In biochemistry, a sugar is the simplest molecule that can be identified as a carbohydrate. These include monosaccharides and disaccharides, trisaccharides and the oligosaccharides; these being sugars composed of 1, 2, 3 or more units. In general use, "sugar" is taken to mean Sucrose, also called "table sugar" or saccharose, a disaccharide which is a white crystalline solid. Some other sugars are fructose, which is found in fruits; lactose, which is found in milk; and glucose, which is the most common sugar in the bodies of animals and plants. Table sugar or sucrose is extracted from plant sources. The most important two sugar crops are sugarcane (Saccharum spp.) and sugar beets (Beta vulgaris). Raw sugars are yellow to brown sugars made from clarified cane juice, boiled down to a crystalline solid with minimal chemical processing. Mill white sugar, also called plantation white, crystal sugar, or superior sugar, is raw sugar whose colored impurities have not been removed, but rather bleached white by exposure to sulfur dioxide. White refined sugar is the most common form of sugar in North America and Europe. Refined sugar can be made by dissolving raw sugar and purifying it with a phosphoric acid method similar to that used for blanco directo, a carbonatation process involving calcium hydroxide and carbon dioxide, or by various filtration strategies. It is then further decolorized by filtration through a bed of activated carbon or bone char depending on where the processing takes place. Brown sugars are obtained in the late stages of sugar refining (stopping the refinement before sugar becomes white and free of molasses), or by coating white refined sugar with a cane molasses syrup. Refined sugars provide calories, but lack vitamins, minerals, and fiber. Such simple sugars are often called "empty calories" and can lead to weight gain. Also, many refined foods, such as white flour, sugar, and polished rice, lack B vitamins and other important nutrients unless they are marked "enriched." It is healthiest to obtain carbohydrates, vitamins, and other nutrients in as natural a form as possible -- for example, from fruit instead of table sugar.

 

Simple carbohydrates and complex carbohydrates


Carbohydrates are classified as simple or complex. The classification depends on the chemical structure of the particular food source and reflects how quickly the sugar is digested and absorbed. Simple carbohydrates have one (single) or two (double) sugars while complex carbohydrates have three or more. Complex carbohydrates are made up of sugar molecules that are strung together in long, complex chains. Complex carbohydrates may be classified as either starches, which have alpha glycosidic linkages, which are readily digested by intestinal amylases or as dietary fiber which have beta linkages which are resistant to these enzymes. Complex carbohydrates are found in foods such as peas, beans, whole grains, and vegetables.
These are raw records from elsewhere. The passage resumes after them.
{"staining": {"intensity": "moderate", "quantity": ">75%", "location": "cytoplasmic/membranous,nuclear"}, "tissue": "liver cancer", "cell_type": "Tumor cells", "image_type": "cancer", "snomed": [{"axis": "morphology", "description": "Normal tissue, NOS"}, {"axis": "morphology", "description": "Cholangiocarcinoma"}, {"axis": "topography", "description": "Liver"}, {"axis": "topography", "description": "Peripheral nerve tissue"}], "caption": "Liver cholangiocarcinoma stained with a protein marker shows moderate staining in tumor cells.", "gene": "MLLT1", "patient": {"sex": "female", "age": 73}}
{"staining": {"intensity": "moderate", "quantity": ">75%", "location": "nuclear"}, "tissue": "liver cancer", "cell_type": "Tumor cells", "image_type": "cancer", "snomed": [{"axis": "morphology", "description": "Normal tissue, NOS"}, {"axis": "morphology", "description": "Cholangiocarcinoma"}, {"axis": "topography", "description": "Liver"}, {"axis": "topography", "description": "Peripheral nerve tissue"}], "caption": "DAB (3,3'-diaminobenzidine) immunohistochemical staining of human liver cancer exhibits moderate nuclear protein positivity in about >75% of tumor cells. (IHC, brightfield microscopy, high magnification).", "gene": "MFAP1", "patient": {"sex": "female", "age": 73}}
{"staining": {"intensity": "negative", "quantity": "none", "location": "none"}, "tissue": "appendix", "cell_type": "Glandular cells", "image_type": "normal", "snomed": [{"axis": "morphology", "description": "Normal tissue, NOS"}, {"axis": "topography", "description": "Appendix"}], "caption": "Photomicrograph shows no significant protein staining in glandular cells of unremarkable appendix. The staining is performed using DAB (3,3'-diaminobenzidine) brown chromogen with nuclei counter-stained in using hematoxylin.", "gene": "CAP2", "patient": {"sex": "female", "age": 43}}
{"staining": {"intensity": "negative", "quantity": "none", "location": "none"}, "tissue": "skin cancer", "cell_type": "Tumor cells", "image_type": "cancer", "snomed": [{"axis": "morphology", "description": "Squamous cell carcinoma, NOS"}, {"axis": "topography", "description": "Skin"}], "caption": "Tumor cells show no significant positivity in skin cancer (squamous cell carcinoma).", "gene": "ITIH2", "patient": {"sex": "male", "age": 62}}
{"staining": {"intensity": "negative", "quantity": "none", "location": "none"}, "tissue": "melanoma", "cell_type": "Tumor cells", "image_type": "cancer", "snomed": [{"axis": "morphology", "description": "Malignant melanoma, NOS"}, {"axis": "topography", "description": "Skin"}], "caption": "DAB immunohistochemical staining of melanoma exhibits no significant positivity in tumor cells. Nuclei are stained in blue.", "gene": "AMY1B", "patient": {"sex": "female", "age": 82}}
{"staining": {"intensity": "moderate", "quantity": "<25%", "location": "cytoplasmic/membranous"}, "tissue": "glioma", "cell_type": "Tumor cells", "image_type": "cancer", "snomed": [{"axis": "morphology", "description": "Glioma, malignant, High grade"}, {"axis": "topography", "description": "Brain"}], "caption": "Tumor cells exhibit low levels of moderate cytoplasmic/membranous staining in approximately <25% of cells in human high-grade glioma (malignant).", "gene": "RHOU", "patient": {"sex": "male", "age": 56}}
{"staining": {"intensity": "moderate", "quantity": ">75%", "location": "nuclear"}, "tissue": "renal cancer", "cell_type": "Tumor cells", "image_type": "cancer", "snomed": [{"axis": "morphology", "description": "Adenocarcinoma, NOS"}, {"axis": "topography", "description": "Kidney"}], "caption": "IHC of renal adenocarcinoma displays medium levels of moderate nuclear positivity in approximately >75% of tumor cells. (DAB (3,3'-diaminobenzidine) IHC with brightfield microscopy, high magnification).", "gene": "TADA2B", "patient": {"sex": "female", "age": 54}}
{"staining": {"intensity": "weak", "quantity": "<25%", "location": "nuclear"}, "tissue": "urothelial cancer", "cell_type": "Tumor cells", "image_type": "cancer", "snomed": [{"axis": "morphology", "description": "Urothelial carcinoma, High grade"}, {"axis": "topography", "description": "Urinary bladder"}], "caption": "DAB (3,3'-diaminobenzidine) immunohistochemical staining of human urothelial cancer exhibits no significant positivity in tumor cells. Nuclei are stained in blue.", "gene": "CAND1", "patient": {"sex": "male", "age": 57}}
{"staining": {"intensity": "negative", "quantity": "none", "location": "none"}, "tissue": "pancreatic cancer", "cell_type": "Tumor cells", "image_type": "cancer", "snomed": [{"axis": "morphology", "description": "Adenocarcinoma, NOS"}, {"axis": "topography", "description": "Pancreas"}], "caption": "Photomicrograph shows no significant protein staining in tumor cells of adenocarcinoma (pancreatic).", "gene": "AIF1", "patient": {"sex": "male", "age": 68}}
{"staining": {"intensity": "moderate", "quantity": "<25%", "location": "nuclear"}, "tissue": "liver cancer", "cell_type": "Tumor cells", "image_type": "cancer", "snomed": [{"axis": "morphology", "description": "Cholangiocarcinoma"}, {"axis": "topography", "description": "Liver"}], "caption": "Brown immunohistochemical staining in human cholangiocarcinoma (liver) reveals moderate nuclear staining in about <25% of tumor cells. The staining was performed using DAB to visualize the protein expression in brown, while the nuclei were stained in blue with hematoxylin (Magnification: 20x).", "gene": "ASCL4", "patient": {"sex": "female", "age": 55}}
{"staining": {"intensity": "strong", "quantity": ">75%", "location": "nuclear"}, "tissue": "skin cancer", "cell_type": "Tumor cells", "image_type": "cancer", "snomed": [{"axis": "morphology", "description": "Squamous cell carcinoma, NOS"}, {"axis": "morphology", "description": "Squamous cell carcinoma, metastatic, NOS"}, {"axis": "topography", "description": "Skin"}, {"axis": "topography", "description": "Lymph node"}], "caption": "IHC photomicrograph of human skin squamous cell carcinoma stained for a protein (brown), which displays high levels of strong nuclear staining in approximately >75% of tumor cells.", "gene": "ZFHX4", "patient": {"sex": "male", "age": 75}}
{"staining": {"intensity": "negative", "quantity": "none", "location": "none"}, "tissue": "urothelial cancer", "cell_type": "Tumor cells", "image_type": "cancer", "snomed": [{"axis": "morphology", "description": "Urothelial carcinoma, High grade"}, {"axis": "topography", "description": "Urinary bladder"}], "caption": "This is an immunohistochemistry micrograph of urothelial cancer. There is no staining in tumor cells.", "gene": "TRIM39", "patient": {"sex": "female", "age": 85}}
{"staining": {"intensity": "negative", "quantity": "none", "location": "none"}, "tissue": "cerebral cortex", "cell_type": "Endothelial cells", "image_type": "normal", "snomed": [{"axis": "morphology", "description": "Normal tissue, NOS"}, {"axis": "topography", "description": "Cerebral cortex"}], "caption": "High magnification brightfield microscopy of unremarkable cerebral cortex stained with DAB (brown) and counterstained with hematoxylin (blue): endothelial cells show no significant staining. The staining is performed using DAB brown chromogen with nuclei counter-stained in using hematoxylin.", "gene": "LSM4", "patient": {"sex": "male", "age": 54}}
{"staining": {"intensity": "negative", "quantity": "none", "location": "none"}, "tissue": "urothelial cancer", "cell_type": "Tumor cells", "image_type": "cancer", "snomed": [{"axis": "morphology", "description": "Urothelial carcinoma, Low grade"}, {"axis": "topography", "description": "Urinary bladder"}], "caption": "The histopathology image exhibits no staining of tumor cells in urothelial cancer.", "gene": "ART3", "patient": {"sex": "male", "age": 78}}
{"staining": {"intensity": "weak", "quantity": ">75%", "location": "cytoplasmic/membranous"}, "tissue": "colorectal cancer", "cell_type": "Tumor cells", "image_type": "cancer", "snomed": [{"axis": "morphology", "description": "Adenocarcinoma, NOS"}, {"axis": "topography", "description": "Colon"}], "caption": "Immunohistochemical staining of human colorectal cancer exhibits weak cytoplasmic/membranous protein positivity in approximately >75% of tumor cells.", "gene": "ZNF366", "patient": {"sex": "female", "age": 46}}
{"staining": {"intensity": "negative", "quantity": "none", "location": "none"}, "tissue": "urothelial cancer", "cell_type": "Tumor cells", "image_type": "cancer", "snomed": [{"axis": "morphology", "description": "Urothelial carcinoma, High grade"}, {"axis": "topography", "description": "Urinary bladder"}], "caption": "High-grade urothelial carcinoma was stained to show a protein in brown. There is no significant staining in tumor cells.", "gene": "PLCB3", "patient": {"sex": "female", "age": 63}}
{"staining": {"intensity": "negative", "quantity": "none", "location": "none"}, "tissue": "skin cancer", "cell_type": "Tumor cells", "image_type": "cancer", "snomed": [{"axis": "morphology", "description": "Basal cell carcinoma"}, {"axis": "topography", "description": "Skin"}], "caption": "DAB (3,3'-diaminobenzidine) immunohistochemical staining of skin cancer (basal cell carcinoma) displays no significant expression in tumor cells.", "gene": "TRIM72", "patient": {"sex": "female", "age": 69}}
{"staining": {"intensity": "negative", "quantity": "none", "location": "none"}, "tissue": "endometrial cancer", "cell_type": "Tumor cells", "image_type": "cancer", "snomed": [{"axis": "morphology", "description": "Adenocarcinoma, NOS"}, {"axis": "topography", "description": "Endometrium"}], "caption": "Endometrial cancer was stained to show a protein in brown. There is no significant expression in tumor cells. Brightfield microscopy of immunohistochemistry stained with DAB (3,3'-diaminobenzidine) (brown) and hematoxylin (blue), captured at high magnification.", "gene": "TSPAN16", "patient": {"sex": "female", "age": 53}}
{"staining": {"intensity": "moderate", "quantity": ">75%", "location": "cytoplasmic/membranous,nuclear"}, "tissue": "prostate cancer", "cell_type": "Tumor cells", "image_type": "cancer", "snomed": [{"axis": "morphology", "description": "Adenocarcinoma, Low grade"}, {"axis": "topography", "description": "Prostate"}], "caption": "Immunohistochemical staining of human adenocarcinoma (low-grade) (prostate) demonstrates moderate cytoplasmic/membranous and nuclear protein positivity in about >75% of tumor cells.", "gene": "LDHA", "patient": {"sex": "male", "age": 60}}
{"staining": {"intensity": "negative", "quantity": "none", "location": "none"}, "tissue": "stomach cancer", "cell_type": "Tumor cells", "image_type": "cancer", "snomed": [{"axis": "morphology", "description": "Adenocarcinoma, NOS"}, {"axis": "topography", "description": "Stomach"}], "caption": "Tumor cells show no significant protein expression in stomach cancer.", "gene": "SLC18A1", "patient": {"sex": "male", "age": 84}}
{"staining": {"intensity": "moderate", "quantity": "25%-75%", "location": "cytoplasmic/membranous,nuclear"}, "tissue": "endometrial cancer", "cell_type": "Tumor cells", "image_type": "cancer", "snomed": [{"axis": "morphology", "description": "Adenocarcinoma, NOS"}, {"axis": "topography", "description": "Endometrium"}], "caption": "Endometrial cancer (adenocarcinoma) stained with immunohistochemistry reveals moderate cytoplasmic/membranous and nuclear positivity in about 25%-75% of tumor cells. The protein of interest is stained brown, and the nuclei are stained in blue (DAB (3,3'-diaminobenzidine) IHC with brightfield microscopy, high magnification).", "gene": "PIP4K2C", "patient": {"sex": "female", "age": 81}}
Both simple and complex carbohydrates are turned to glucose (blood sugar) in the body and are used as energy. Complex Carbohydrates also tend to be better sources of other important nutrients such as vitamins and minerals plus some protein and fibre. Complex carbohydrate foods provide vitamins, minerals, and fiber that are important to the health of an individual. The majority of carbohydrates should come from complex carbohydrates (starches) and naturally occurring sugars, rather than processed or refined sugars, which do not have the vitamins, minerals, and fiber found in complex and natural carbohydrates. Refined sugars are often called "empty calories" because they have little to no nutritional value. Simple carbohydrates or sugars should be eaten in moderation, since they are high in calories but low in nutrients.